Wenn in Terrorlagen wenig Fakten und viele Gerüchte unterwegs sind, werden gerne Journalisten attackiert. Dabei lernt die Branche gerade, mit solchen Ereignissen immer besser umzugehen.

Wohin mit Fassungslosigkeit und Wut, wenn es zu einem Terroranschlag kommt? Am besten zum Überbringer der schlechten Nachrichten. Da auf Twitter keiner so richtig greifbar ist, nimmt man halt Ingo Zamperoni und Christian Sievers in ihren Nachrichtenstudios. Terrorlagen und Amokläufe werden stets zu Echtzeittribunalen der vulgären Medienkritik. Weil wenig bis nichts bekannt ist, weil viele Gerüchte und kaum Fakten zu haben sind und weil „Tagesthemen“ moderieren wie Nationalmannschaft trainieren ist: Davon versteht fast jeder etwas.

Dabei hat vieles am Berliner Terrorabend besser geklappt als noch vor einem halben Jahr beim Anschlag in München.

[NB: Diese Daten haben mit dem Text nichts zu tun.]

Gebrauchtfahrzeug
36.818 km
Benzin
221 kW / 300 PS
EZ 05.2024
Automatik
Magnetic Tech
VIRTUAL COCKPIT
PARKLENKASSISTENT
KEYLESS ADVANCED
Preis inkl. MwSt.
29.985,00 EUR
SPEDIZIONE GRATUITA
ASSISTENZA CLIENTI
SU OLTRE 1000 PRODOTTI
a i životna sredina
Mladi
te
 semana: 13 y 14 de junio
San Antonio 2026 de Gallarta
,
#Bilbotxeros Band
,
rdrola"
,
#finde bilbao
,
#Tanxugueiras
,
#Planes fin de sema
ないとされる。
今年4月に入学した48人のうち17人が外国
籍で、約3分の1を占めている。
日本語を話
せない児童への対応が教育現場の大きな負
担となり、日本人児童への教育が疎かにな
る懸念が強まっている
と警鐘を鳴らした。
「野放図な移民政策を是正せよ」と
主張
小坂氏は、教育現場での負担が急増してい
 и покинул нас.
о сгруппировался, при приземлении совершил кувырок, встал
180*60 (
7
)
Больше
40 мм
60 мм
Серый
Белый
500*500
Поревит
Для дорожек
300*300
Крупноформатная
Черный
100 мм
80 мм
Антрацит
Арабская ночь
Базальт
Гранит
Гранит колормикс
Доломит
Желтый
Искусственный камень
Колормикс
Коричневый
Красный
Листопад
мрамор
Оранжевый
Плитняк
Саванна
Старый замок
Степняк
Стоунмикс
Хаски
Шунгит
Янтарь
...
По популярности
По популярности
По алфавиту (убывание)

So wurden nicht pausenlos Tweets durchgereicht, wirkten die Sender nicht wie Katastrophenverstärker.

Wohlfeil ist die Kritik, dass ARD und ZDF ihre Sondersendungen nicht beenden, wenn es keine Neuigkeiten gibt. An Abenden, an denen sich Amokläufer, Dschihadisten oder anderweitig gestörte Existenzen in Nizza, Brüssel, München oder Berlin aufmachen, um ihren tödlichen Wahnsinn der Welt vorzuführen, gibt es unmittelbar nach dem ersten Tweet vom Anschlagsort eine explosionsartig steigende Nachfrage nach… ja nach was eigentlich? Vermutlich nicht nur nach Informationen. Denn niemand, der gerade im Netz einen frischen Social-Media-Eintrag über einen Terroranschlag gesehen hat, wird davon ausgehen, sofort alle offenen Fragen beantwortet zu bekommen. Wer ist der Täter? Was ist sein Motiv? Wer sind die Opfer und wie viele? Offenbar ist mit dem Impuls, den Fernseher einzuschalten auch das Bedürfnis verbunden, nicht allein mit einem unfassbaren Ereignis zu sein.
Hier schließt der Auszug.